Data Scientist

TAO Digital Solutions
Hermitage, TN

Job Title : Data Scientists

Location : Hermitage, TN


Job Duties :


Data Acquisition, Cleaning & Preprocessing


  • Assist in collecting, validating, and preprocessing structured and unstructured datasets from internal and third-party financial systems.
  • Perform data quality checks, resolve anomalies, and maintain metadata using SQL, Python (Pandas), and Excel.


Exploratory Data Analysis (EDA)


  • Conduct exploratory data analysis to identify trends, outliers, and correlations within financial and operational datasets.
  • Support the preparation of data summaries, distribution checks, and hypothesis validations.


Automation & Data Pipeline Support


  • Assist in developing automation scripts and data pipelines using Python, Excel macros, and RPA tools (e.g., Blue Prism) to streamline data ingestion and transformation.
  • Support version control and CI/CD practices using Git repositories.

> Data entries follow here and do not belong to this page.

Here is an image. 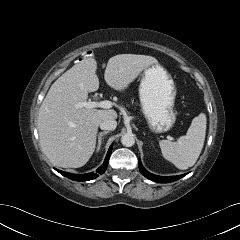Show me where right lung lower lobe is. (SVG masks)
Wrapping results in <instances>:
<instances>
[{"instance_id": "1", "label": "right lung lower lobe", "mask_w": 240, "mask_h": 240, "mask_svg": "<svg viewBox=\"0 0 240 240\" xmlns=\"http://www.w3.org/2000/svg\"><path fill=\"white\" fill-rule=\"evenodd\" d=\"M111 152H112V145L110 146V148H109V150L107 152V155H106V158H105V161H104L103 165L96 170V173L91 172V173H87V174H71V173L60 171V170H57V169L56 170L60 174H62L63 176H65V177H67V178H69L71 180H75V181H88V180H92V179L98 177V174H102V173L105 172V170L107 168V165H108V162H109V158H110Z\"/></svg>"}]
</instances>
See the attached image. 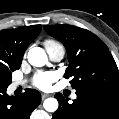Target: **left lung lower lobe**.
I'll list each match as a JSON object with an SVG mask.
<instances>
[{
	"mask_svg": "<svg viewBox=\"0 0 119 119\" xmlns=\"http://www.w3.org/2000/svg\"><path fill=\"white\" fill-rule=\"evenodd\" d=\"M76 94L72 104L62 94H55L59 108L52 119H119V92L80 90Z\"/></svg>",
	"mask_w": 119,
	"mask_h": 119,
	"instance_id": "left-lung-lower-lobe-1",
	"label": "left lung lower lobe"
}]
</instances>
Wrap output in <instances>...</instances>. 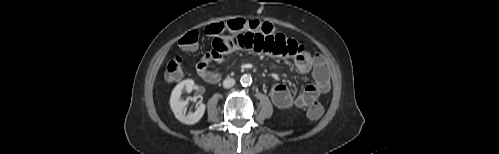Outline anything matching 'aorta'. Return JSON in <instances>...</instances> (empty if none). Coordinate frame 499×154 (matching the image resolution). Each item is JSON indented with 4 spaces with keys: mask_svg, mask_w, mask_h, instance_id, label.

Predictive Modeling & Forecasting


  • Support senior data scientists in building and validating statistical and machine learning models to forecast revenue trends, customer churn, or financial health.
  • Participate in refining time-series models and basic regressions using Python (Scikit-learn, StatsModels).


Financial & Business Analysis


  • Contribute to financial modeling by evaluating key metrics (e.g., EBITDA, revenue growth, margins) and integrating external macroeconomic indicators into models.
  • Work alongside business analysts to align technical models with stakeholder requirements.


Data Visualization & Dashboarding


  • Develop and maintain interactive dashboards using Tableau, Power BI, or Python (Matplotlib, Seaborn) to communicate insights to internal stakeholders.
  • Automate reporting templates and visualization tools for monthly and quarterly updates.


Documentation & Compliance


  • Maintain comprehensive documentation for model assumptions, workflows, data dictionaries, and QA protocols.
  • Ensure data practices align with internal governance policies and industry regulations (e.g., GDPR, SOX).


Collaboration & Communication


  • Work closely with cross-functional teams including finance, data engineering, and business strategy teams to align analytical efforts with organizational goals.
  • Participate in sprint meetings and contribute to shared knowledge repositories.


Model Monitoring & Feedback Loops


  • Assist in tracking model performance and accuracy post-deployment using standard KPIs (e.g., RMSE, MAE).
  • Help integrate user feedback and error analysis into model retraining cycles.


Professional Development


  • Attend internal workshops and training sessions on data science tools and methodologies.
  • Stay informed of advancements in machine learning, financial modeling, and analytics platforms.